The U.S. and other developed countries achieved industrialization through large-scale burning of fossil fuels. Those emissions have played the biggest role in causing the planetary warming that has occurred in the last 150 years. Recognizing that equity and fairness required that these countries should bear the greatest responsibility for avoiding future warming, the United Nations Framework Convention on Climate Change (UNFCCC), adopted in 1992 at The Earth Summit in Rio de Janeiro, distinguished between burdens borne by developing countries and those shouldered by developed countries.

The “differentiated responsibilities” set out in the UNFCCC had provided the basis for the two-tier system adopted in the later Kyoto Protocol: Only developed countries were required to make greenhouse-gas cutbacks.

Even back then, however, the dichotomy between developed and developing seemed overly simplistic. By the time the Kyoto Protocol came into force in 2005, most of the growth in greenhouse gas emissions was coming from large developing countries, in particular China, Brazil, and India. China overtook the U.S. as the largest emitter of carbon dioxide in 2007. Excusing the world’s largest source of carbon pollution from regulation gave opponents of Kyoto Protocol powerful ammunition, helping to doom the treaty.

Under the Paris Agreement all nations must specify goals for reducing greenhouse gas emissions. That responsibility is universal but, in contrast to the Kyoto Protocol, the specific commitment is voluntary. Each country decides the depth and vigor of its efforts.
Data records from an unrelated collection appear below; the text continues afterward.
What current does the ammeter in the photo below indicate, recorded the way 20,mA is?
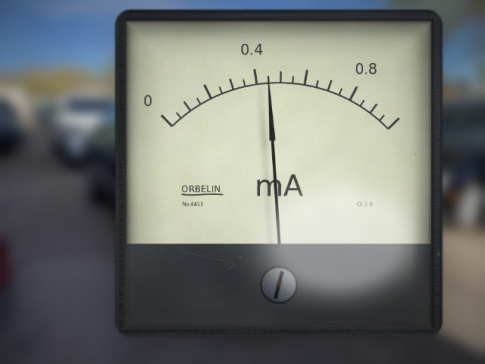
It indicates 0.45,mA
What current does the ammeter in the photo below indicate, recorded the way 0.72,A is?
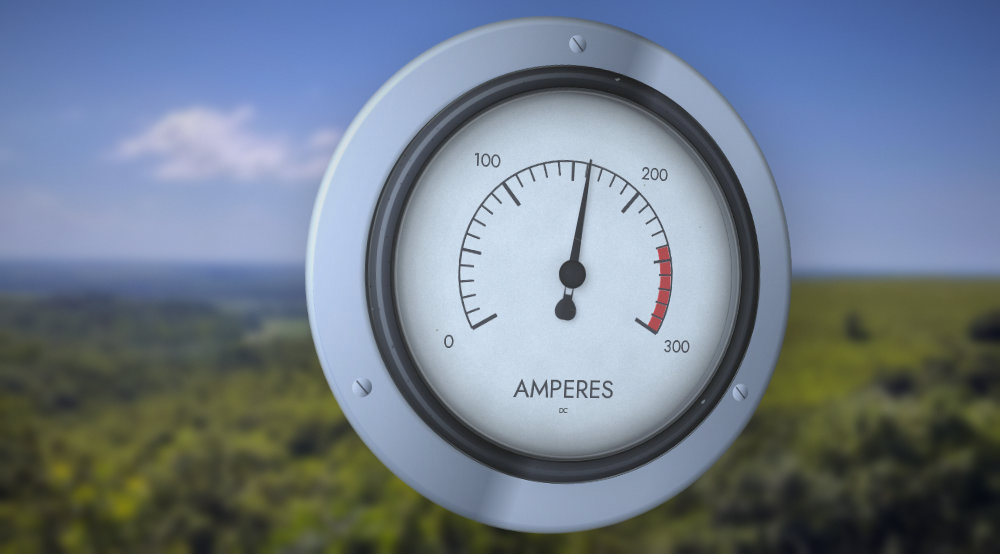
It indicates 160,A
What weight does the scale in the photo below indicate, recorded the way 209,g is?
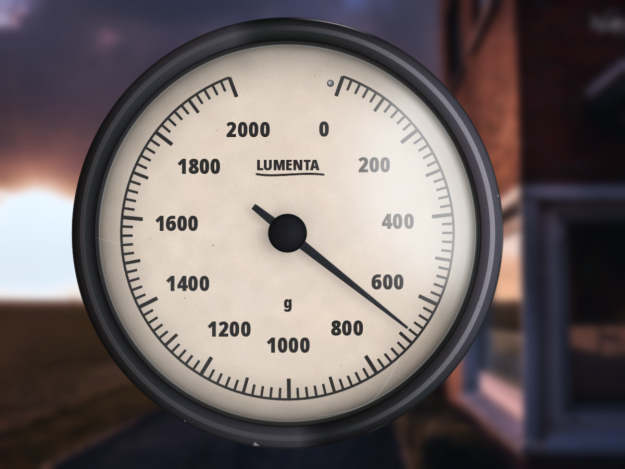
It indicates 680,g
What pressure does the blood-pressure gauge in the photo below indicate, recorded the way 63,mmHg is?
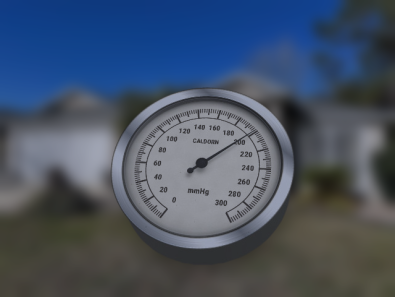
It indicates 200,mmHg
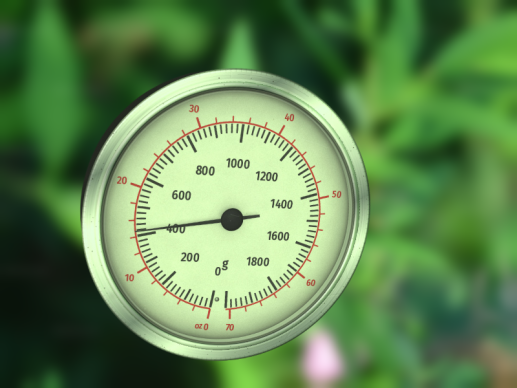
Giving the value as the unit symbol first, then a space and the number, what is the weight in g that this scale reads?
g 420
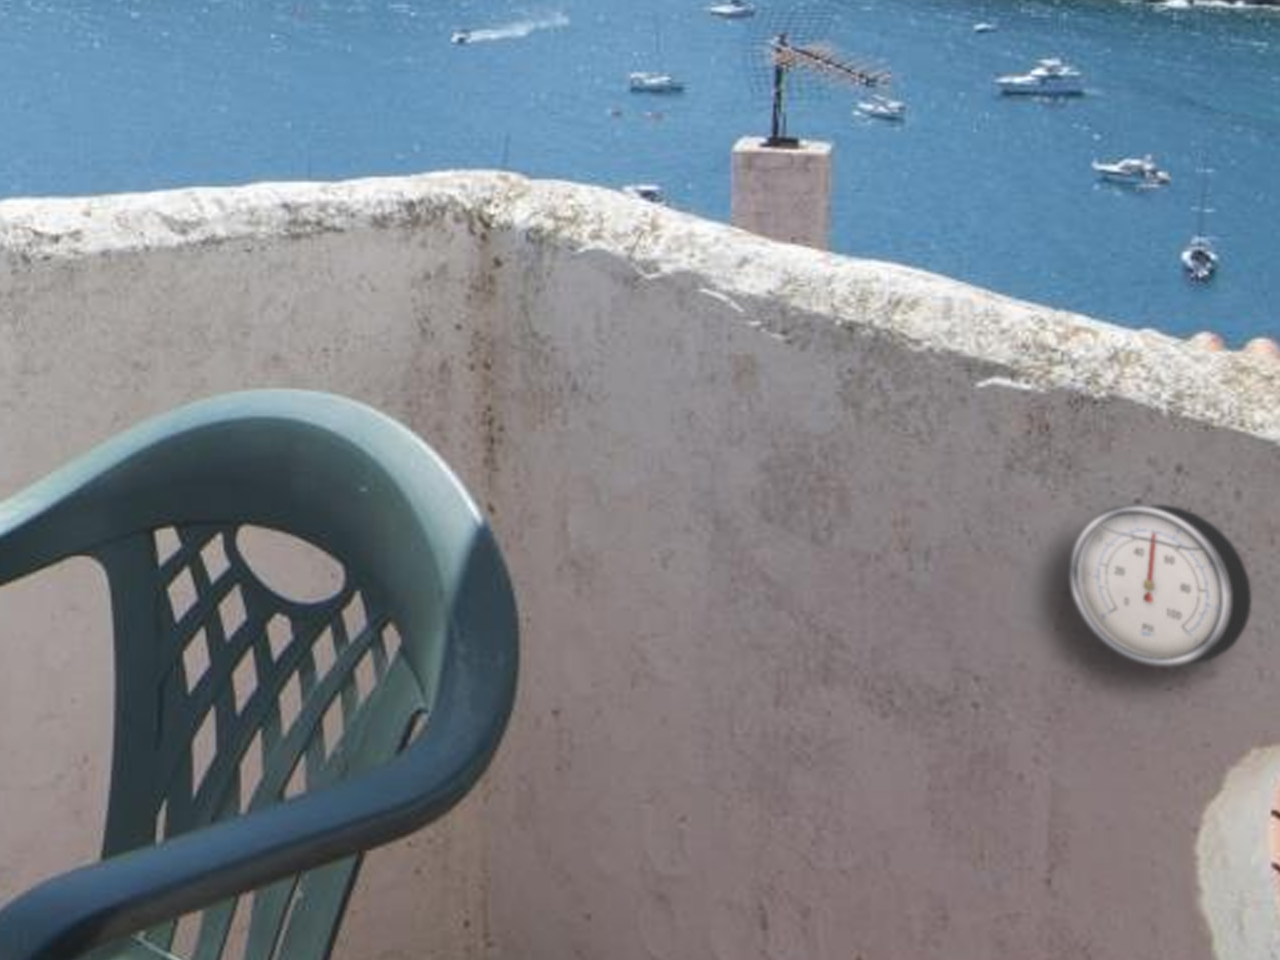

Developing countries continue to receive certain concessions, such as financial support for adaption; mitigation; monitoring; and loss and damage.

Adaptation and Mitigation Financing

The Paris Agreement affirms a commitment made by developed countries at the 2009 Copenhagen climate conference to make available $100 billion dollars annually for adaptation and mitigation in developing countries by 2020. The new agreement “strongly urges” developed countries to scale-up contributions as soon as possible, with a goal of reaching the 2020 goal quickly. At a COP meeting in 2025 parties are to discuss further raising the annual contribution.

This past October, the OECD reported that its members, comprising most of the world’s wealthy countries, had already made substantial progress toward the 2020 commitment. OECD countries had contributed $52 billion in 2013 and $62 billion in 2014, according to the report. However many academic, government and NGO observers have raised doubts about how much money actually was paid for adaptation and mitigation projects, whether the donations were new or simply relabeled, and whether the expenditures were effective. One report by the Indian Ministry of Finance concluded that developed countries had contributed only about $2.2 billion for adaptation and mitigation. Such early wrangling calls into question whether future funding will be sufficient to meet countries’ bona fide needs.